Text:
The vote is due to take place after a last-ditch compromise was hammered out between parliamentary leaders to ensure a decision is made before parliament goes into recess for a week on Tuesday.
"The Iraqi parliament will vote on a motion authorising the government to sign a deal with non-US nations' forces to determine the time of their departure, which should be before the end of July 2009," Ali al-Adeeb, a prominent MP in the Shiite United Iraqi Alliance, told reporters on Sunday.
The resolution to be put to the 275-member Iraqi parliament on Monday would mandate the government to sign bilateral deals with each of the other coalition countries which still have troops on Iraqi soil.
It requires a simple majority to be adopted.
The United States, which supplies 95 percent of foreign troops in Iraq, has already signed a Status of Forces Agreement with the Baghdad government, under which its combat forces can remain in the country until the end of 2011.
Confusion had reigned in parliament on Saturday over whether a vote had taken place on a bill initially intended to set new rules for the presence of non-US foreign troops.
On Wednesday, the first reading of the bill took place amid uproar in the aftermath of the protest by an Iraqi journalist who threw his shoes at visiting US President George W. Bush earlier this month.
When discussion of the bill resumed on Saturday, some MPs thought they were voting against the proposed law on non-US forces, while others thought the vote was to invalidate the decision made during Wednesday's rowdy session.

Records shown:
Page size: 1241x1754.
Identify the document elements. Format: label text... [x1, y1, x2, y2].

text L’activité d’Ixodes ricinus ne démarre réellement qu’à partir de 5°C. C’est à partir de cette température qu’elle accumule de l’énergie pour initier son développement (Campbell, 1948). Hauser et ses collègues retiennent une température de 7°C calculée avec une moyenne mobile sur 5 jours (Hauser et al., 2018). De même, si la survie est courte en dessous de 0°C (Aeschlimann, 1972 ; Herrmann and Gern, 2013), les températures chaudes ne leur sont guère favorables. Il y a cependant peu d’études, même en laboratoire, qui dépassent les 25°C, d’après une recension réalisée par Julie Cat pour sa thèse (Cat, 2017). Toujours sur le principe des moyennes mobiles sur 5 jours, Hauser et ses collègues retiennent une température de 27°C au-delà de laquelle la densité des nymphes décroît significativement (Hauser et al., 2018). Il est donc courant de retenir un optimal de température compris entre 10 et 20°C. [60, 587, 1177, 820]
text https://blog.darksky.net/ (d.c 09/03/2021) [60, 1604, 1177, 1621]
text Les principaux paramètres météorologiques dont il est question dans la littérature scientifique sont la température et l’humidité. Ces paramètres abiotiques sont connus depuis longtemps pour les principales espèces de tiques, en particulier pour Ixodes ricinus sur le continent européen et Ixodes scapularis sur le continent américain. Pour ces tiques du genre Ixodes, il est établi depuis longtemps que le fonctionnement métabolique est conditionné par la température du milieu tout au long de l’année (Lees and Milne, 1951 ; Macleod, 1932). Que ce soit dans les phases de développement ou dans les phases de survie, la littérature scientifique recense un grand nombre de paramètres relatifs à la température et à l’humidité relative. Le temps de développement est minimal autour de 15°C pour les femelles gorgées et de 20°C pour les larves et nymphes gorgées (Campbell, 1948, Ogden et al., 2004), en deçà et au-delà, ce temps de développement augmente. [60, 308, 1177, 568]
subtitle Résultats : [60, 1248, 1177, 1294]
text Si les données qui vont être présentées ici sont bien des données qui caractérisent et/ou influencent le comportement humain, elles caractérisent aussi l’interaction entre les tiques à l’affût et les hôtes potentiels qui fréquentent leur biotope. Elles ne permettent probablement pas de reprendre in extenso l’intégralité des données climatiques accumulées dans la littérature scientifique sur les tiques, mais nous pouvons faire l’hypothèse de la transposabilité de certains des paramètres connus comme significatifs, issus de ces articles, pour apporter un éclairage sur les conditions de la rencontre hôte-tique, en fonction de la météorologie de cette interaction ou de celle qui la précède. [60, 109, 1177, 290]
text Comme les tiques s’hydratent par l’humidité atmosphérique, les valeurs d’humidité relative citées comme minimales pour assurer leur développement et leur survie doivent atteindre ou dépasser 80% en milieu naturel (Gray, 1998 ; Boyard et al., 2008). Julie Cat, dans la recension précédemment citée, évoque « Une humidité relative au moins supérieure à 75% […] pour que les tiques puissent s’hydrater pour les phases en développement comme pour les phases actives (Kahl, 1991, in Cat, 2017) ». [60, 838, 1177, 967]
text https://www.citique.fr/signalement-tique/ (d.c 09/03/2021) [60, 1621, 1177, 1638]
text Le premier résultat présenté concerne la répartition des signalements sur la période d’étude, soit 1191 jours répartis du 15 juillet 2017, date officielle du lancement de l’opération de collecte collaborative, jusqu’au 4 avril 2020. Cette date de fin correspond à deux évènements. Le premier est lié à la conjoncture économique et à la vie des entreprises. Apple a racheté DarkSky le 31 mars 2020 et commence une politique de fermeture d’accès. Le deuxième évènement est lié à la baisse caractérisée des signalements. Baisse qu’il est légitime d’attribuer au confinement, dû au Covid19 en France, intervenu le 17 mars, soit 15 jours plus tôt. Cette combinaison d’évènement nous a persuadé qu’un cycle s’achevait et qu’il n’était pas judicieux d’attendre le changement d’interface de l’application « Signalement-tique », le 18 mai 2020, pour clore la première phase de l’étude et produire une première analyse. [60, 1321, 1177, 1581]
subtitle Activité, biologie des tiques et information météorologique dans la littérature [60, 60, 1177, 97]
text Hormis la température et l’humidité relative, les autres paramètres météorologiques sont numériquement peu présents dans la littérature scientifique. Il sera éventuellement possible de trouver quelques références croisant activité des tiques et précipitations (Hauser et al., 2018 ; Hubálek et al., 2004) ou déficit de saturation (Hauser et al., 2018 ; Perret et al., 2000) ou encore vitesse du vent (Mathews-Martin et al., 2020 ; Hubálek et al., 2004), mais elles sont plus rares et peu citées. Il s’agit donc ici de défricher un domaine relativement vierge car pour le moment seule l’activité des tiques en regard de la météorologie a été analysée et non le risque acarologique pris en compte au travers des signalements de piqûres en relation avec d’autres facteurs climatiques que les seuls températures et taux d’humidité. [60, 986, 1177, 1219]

What is asked:
[1] Extract everything in the Iraqi parliament article from "The United States, which" down to "non-US foreign troops.".
[2] According to the Iraqi parliament article, until when may US combat forces remain in Iraq under the Status of Forces Agreement?

Written answers:
[1]
The United States, which supplies 95 percent of foreign troops in Iraq, has already signed a Status of Forces Agreement with the Baghdad government, under which its combat forces can remain in the country until the end of 2011.
Confusion had reigned in parliament on Saturday over whether a vote had taken place on a bill initially intended to set new rules for the presence of non-US foreign troops.

[2] Until the end of 2011.